Preprocessor

Current functions

Different OpenCV functions are applied in the preprocessing, which are explained at http://docs.opencv.org/3.0-beta/doc/py_tutorials/py_imgproc/

Currently, the following functions are implemented in the RekenRobot:

  • grey-scale
  • gaussian_blur: low-pass filtering, to remove noise
  • filter2d: 2d convolution(increases amount of pixels?), kind of low-pass filtering, to remove noise
  • binary_threshold (convert to binary image)
  • normalization: increase contrast, by stretching the histogram to the whole range.
  • white_boarder: puts a white boarder around image (does not seem to be usefull…)
  • median_blur: to remove salt-and-pepper noise
  • erosion: erodes white image. As the numbers are black on a white background, the numbers actually get dilated with the erosion function.

All of these functions can be used, although the default preprocessor does not apply the normalization and white border.

Order of preprocessing functions

Current default order: 1. Grayscale 2. Gaussian blur 3. 2d convolution 4. Binary threshold 5. Median blur 6. Erosion

  • Grayscale should be performed before thresholding.
  • Gaussian blur, 2d convolution and median blur can be performed both before and after grayscale.
  • Gaussian blur and 2d convolution can be done after thresholding, but might introducing new grey-values.
  • Erosion should be performed on binary image.
  • Normalization should be performed after grey-scaling, but before thresholding (currently not in default preprocessing).

Possible improvements

Roughly sorted from most to least promising.

Added functionalities

We implemented both the adaptive treshold and the image deformation (perspective_transform) as preprocessor step (with as name binary_adaptive_threshold). The results of this is highly dependent on the input image:

../../_images/adapt_thr.png

Original “real image” and after different preprocessing options

../../_images/adapt_thr2.png

Original “good image” and after different preprocessing options (scaled at 25%)

The image deformation does exactly the opposite of the deformations applied to the test images. Therefore, this works perfectly on the test images, but worse on real images. If tested using the webcam, it does not appear to have much added value.

Using a test set of 200 images (4 digits, 0 and 8 excluded, including blurring, noise and deformation, clean background), we compared the default preprocession (gray_scale, gaussian_blur, filter2d, binary_threshold, median_blur, erosion) with the new preprocessing (gray_scale, perspective_transform, filter2d, binary_adaptive_threshold). The succes rate of the default preprocessing was 0%, and of the improved preprocessing 74%.

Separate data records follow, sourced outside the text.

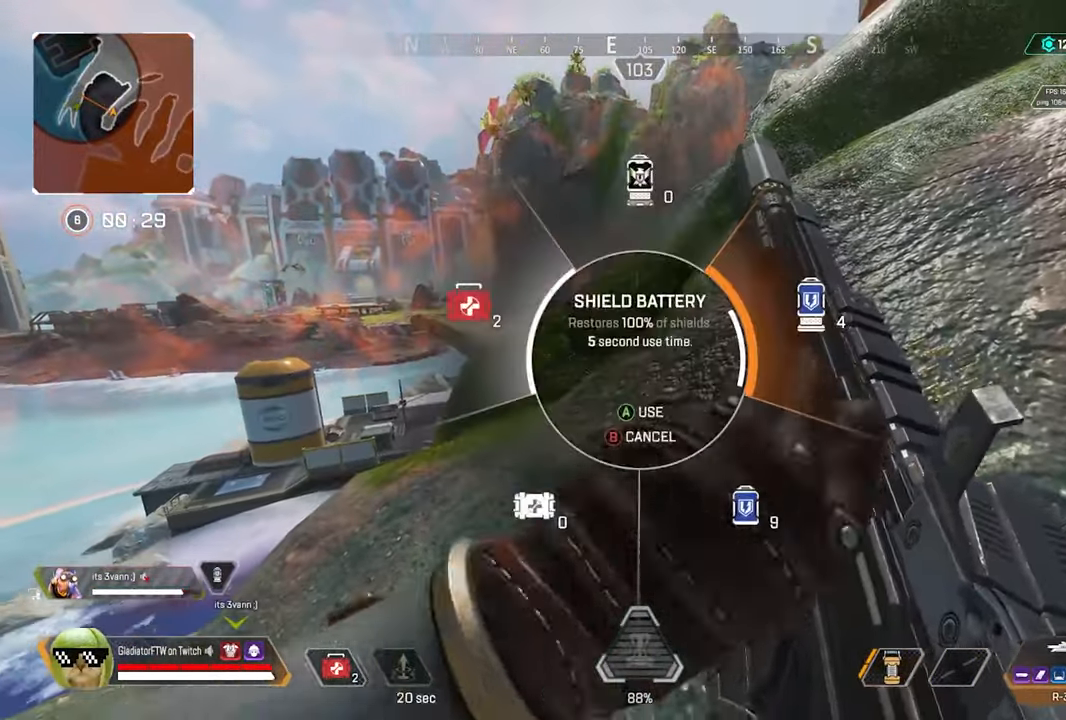
{"dt_ms": 500, "buttons": [], "left_stick": "center", "right_stick": "center", "events": [[67, "DPAD_UP", "up"], [117, "right_stick", "center"]]}
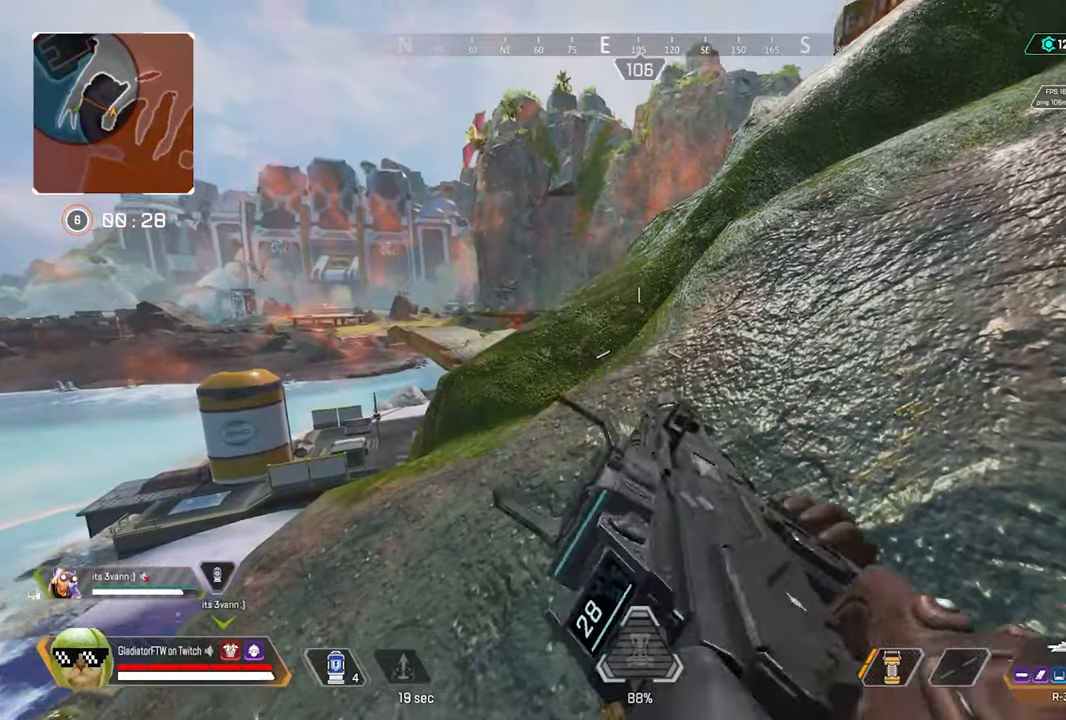
{"dt_ms": 500, "buttons": [], "left_stick": "center", "right_stick": "center", "events": [[434, "R3", "down"], [500, "R3", "up"]]}
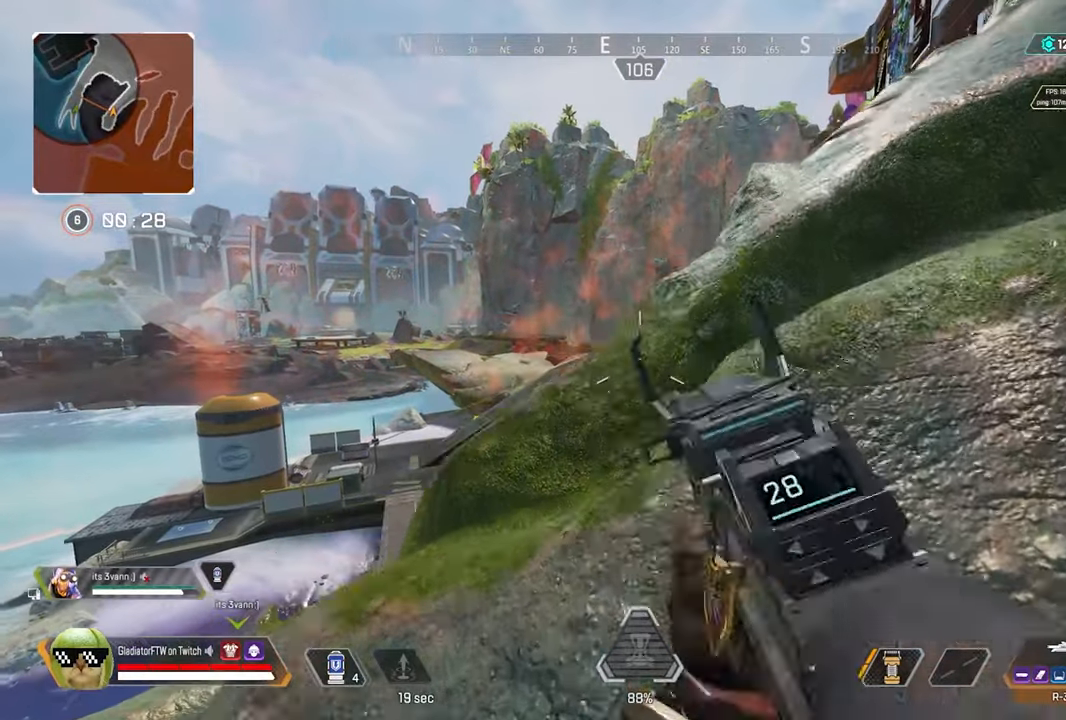
{"dt_ms": 500, "buttons": ["L2"], "left_stick": "center", "right_stick": "left", "events": [[267, "L2", "down"], [317, "right_stick", "left"]]}
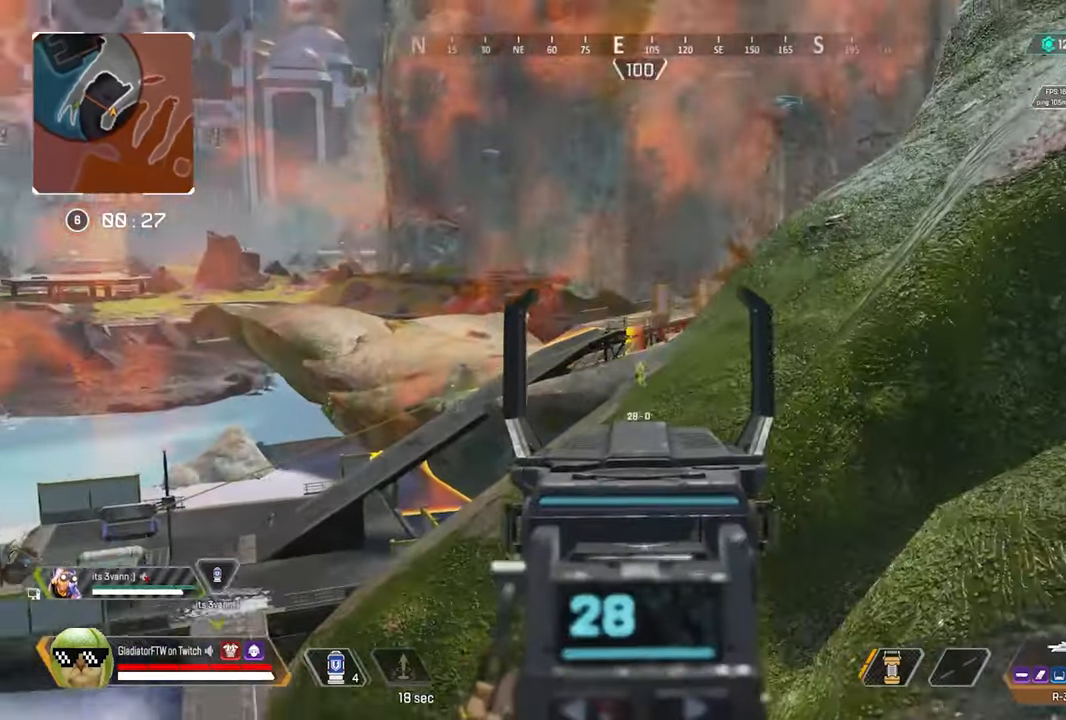
{"dt_ms": 500, "buttons": ["L2"], "left_stick": "center", "right_stick": "left", "events": []}
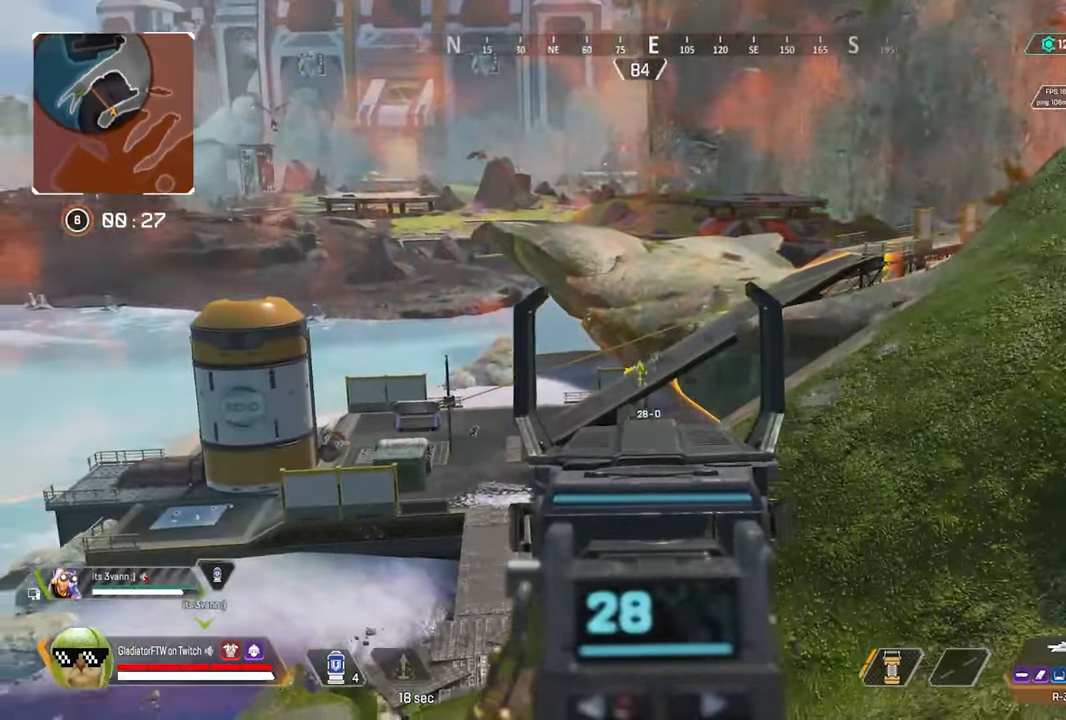
{"dt_ms": 500, "buttons": ["L2"], "left_stick": "center", "right_stick": "down-left", "events": [[17, "right_stick", "down-left"]]}
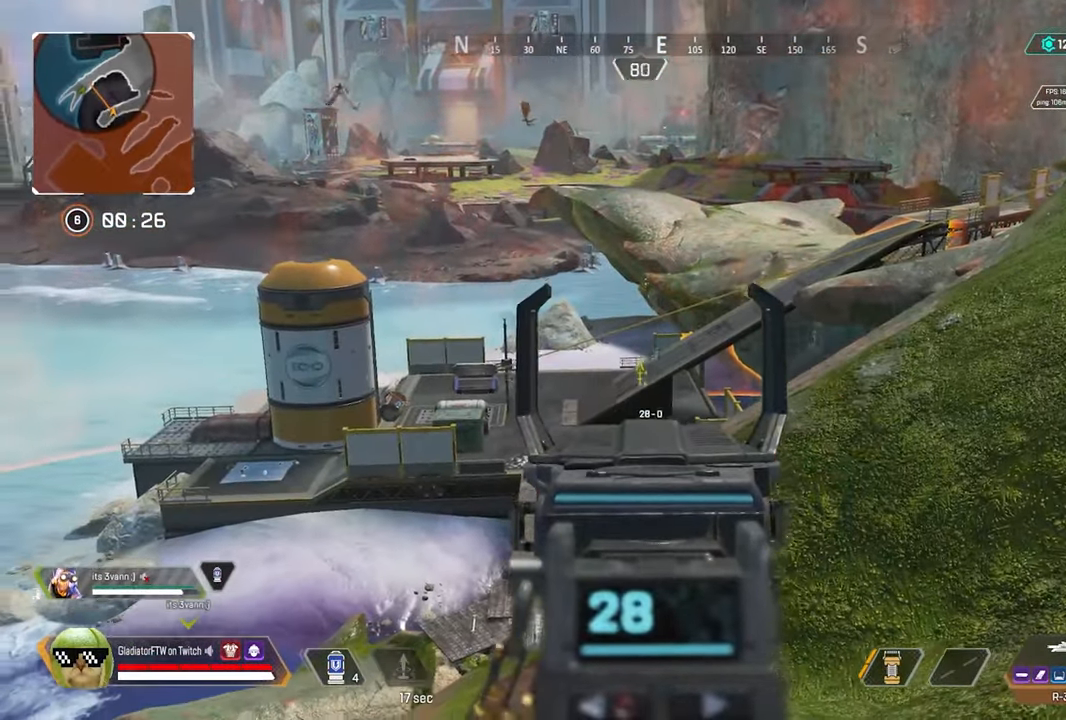
{"dt_ms": 500, "buttons": ["L2", "R2"], "left_stick": "center", "right_stick": "down-left", "events": [[167, "R2", "down"]]}
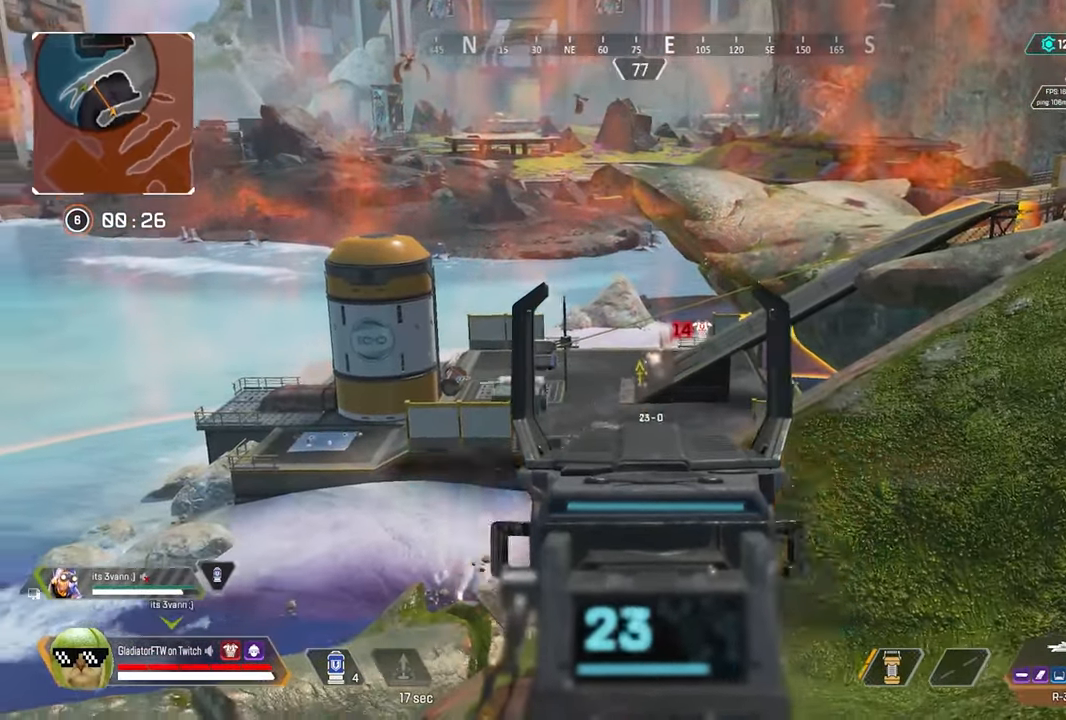
{"dt_ms": 500, "buttons": ["L2", "R2"], "left_stick": "center", "right_stick": "left", "events": [[500, "right_stick", "left"]]}
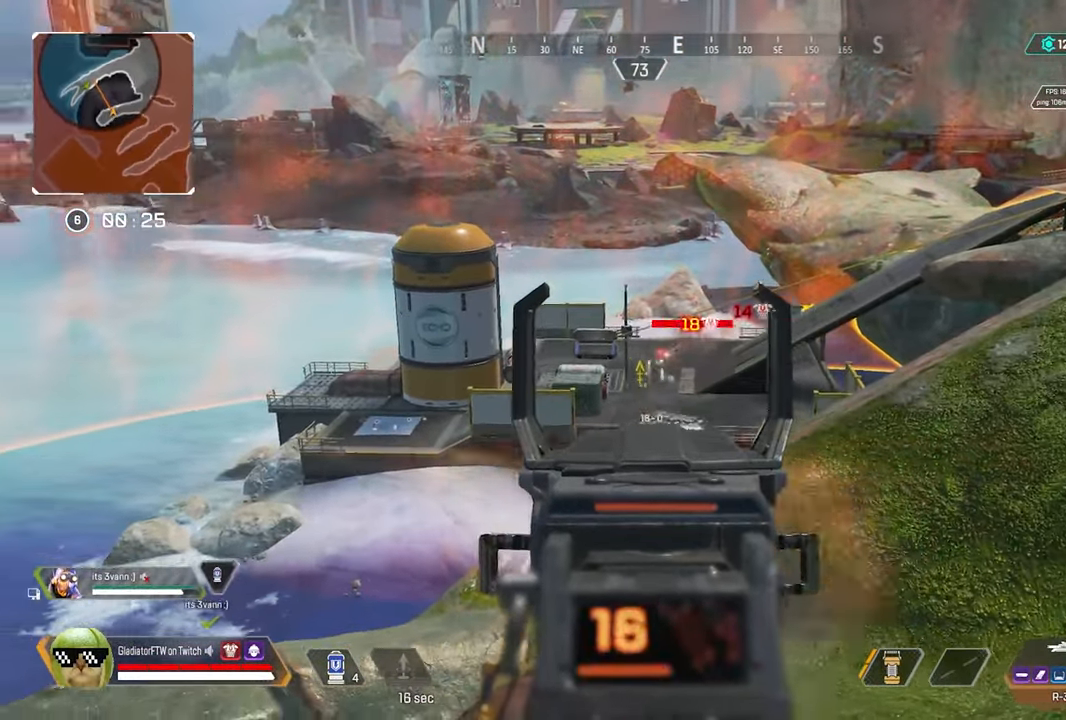
{"dt_ms": 500, "buttons": ["L2", "R2"], "left_stick": "center", "right_stick": "right", "events": [[100, "right_stick", "center"], [400, "right_stick", "down-right"], [450, "right_stick", "right"]]}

If testing with actual webcam images, the “improved” preprocessing (gray_scale, filter2d, binary_adaptive_threshold and median blur) shows much better results than after the default preprocessing. However, the border shadows sometimes appear black in the image, resulting in additional recognized numbers by the OCR module.

../../_images/impr_pp.png

Real calculator image with default and improved preprocessing.